Btw2 - Yes, there will be blood samples :)
i recall - some hosptials have air tubes for any items such xrays to other departments - its was in old days but nowdays the xrays and ct scans and any scans are sent via compuiter however the items needing be sent to labs are usually handled by air tubes or speical person who takes the samples to lab
Ok, good to know - IIRC some research that our designers did a while ago showed these systems were becoming obsolete, but for physical samples it makes sense.
Would be great to have a Research and Development feature that includes a lab. I worked in a Hospital for years and enjoyed talking to the guys in the labs.
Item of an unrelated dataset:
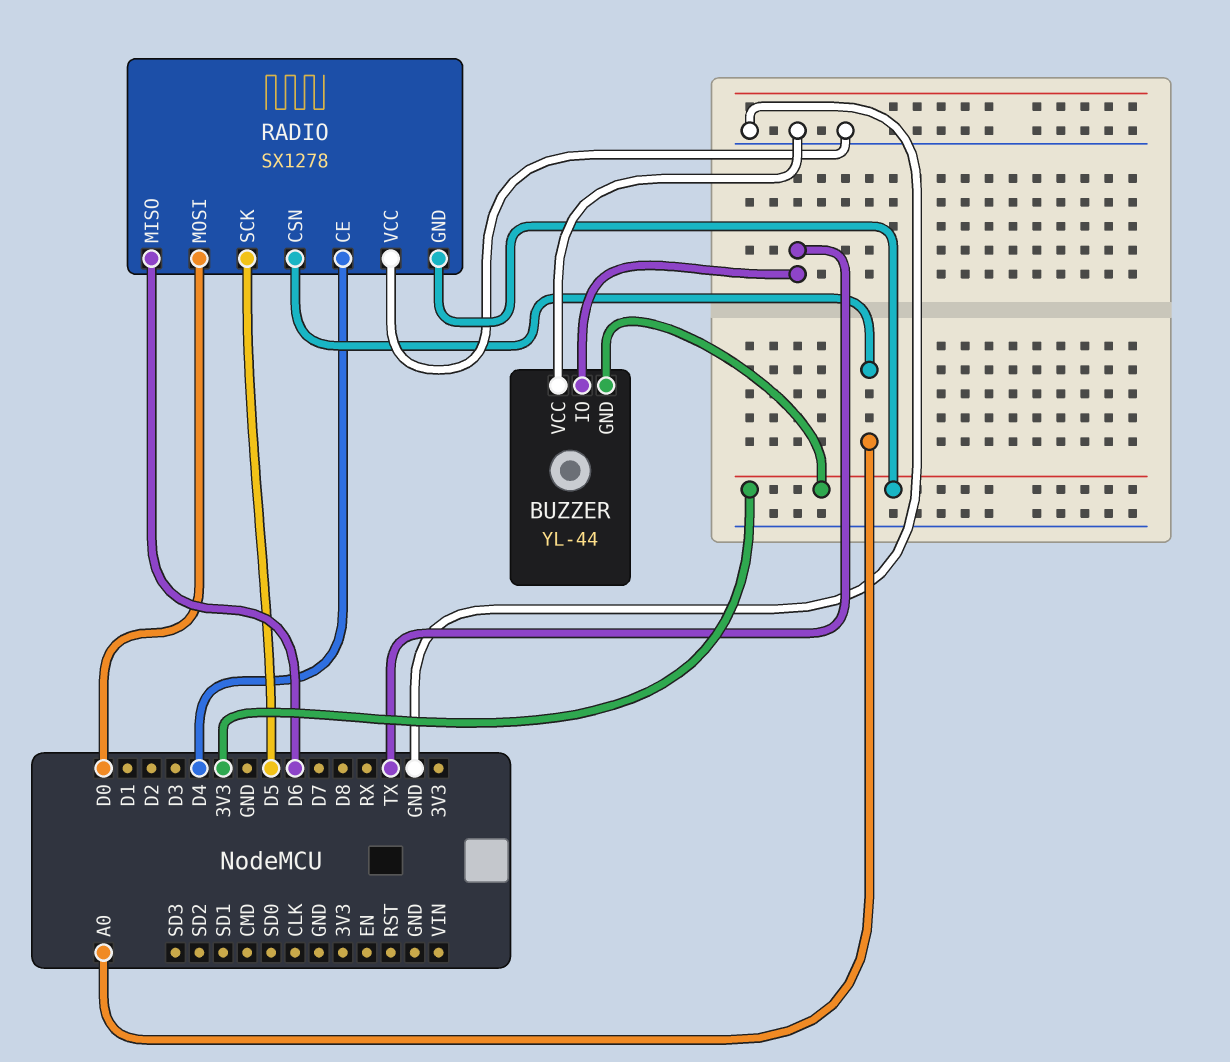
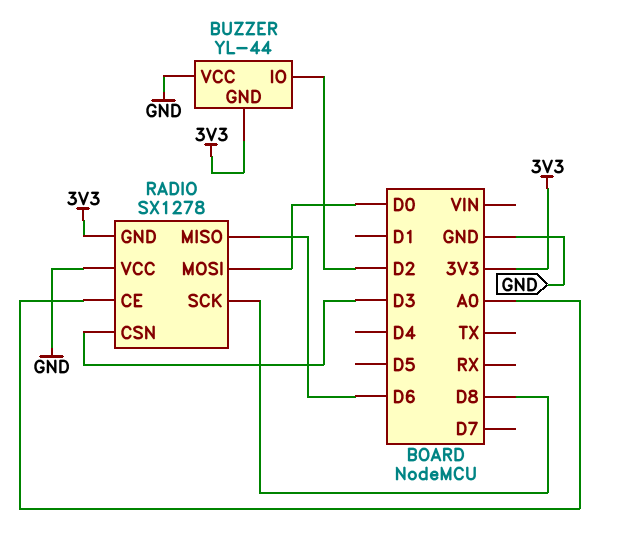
BUZZER pin IO: TX -> D2
RADIO pin CE: D4 -> A0
RADIO pin CSN: A0 -> D3
RADIO pin SCK: D5 -> D8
Hi, I'm a med student in Italy and I would like to share my experience: air vacuum tubes are widely used in Italian hospitals to rapidly bring blood samples from the ER to the laboratories where they are analyse; they are pretty much used only for this, as from the wards there is generally some nurses with the role of carrying all blood samples from the patients to the lab. Results and imaging are all computerised and so there's no need for that. Personally I'd find this addition interesting as a possible "upgrade": the examination lab has a port in it, if you place the port in any room the blood tests results requested from that room come faster but are more expensive. On the same line, all tests can be divided into "ordinary" and "urgent", with the urgent being given priority in the lab and thus delaying the non-urgent, but giving results much faster. For example, a patient with cough that is staying overnight may wait the following day to know the blood haemoglobin level, while an anaemic patient vomiting blood in the ER needs that level ASAP.
Hi Erag, thanks for the detailed report! We already put the simplified air tube system on our wishlist, also good point about the lab priorities!